Но широкая публика не разделяла чувства Стендаля, и на искусство последнего кастрата почти не было спроса. Последняя возможность показать себя была предоставлена Веллути Мейербером, в «Крестоносце в Египте», впервые поставленном в 1824 году в Ла Фениче, затем в том же году во Флоренции, а в 1825, в 1826 и в 1828 годах в Лондоне. В карьере Веллути то был очередной — бог весть который — парадокс. Мейербер, будущий создатель романтических опер большого стиля на исторический сюжет (как «Роберт Дьявол» или «Гугеноты»), почему-то написал роль Армандо для последнего живого человека, еще владеющего исчезнувшим искусством, принадлежащим давно всеми позабытой вселенной барокко!
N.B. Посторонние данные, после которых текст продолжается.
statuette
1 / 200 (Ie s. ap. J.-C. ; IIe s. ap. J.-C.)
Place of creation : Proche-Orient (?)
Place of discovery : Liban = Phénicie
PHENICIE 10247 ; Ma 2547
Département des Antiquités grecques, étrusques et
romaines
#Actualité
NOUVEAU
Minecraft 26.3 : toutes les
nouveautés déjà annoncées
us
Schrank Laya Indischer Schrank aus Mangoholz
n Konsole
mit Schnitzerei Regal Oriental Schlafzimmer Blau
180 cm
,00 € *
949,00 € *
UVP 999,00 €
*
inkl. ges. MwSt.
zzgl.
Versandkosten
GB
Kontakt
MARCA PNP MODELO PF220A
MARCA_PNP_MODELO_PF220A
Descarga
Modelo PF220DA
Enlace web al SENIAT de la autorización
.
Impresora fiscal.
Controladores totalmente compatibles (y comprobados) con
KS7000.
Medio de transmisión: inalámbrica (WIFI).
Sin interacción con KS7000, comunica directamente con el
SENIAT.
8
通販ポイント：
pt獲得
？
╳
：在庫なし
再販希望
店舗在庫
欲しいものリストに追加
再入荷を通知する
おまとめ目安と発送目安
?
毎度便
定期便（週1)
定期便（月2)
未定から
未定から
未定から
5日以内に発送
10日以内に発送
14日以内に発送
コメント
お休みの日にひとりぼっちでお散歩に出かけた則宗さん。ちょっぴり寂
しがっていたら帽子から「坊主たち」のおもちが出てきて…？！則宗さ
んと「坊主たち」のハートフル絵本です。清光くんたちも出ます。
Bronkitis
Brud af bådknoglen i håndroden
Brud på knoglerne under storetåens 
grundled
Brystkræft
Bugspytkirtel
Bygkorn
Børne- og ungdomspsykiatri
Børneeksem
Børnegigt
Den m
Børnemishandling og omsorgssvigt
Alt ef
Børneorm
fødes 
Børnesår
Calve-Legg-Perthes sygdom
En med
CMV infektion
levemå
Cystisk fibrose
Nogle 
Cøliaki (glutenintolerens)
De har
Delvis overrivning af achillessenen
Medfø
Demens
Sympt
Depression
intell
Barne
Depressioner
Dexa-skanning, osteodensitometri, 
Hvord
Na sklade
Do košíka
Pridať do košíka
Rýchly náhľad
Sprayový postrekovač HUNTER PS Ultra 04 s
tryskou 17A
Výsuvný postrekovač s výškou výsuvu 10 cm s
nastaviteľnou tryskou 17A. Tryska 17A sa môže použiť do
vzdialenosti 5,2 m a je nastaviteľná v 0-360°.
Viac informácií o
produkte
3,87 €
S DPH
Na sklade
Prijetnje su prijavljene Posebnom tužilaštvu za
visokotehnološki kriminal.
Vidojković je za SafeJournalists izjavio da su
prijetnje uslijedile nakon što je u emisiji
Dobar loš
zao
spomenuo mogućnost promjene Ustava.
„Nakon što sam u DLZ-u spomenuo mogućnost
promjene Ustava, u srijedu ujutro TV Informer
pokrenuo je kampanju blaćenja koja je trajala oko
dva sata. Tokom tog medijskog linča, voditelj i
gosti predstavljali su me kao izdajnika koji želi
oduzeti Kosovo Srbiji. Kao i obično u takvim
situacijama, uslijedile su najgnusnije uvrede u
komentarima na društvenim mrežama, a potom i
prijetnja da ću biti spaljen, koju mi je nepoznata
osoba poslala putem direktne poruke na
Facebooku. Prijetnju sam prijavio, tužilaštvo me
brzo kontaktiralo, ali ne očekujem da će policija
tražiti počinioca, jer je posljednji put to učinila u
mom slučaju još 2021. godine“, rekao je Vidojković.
Однако Мейербер поступил не так, как поступили бы Скарлатти или Гендель, то есть использовал Веллути не как божество, без которого успех оперы невозможен, ибо публика ее не воспримет, но как некий своеобычный феномен, допускающий несколько иначе понять сочинение в целом. Иначе говоря, композитор с присущим ему беспредельным любопытством пустился в заведомо бесперспективный эксперимент.
В 1830 году Веллути попрощался с оперной сценой, в следующем году он еще несколько раз выступал в концертах, а затем удалился на свою роскошную виллу на берегу Бренты, между Венецией и Падуей, где и умер тридцать лет спустя — ему как раз минуло восемьдесят. Его уход с итальянской сцены был не завершением карьеры одного артиста, но знаменовал собою крушение целого мира.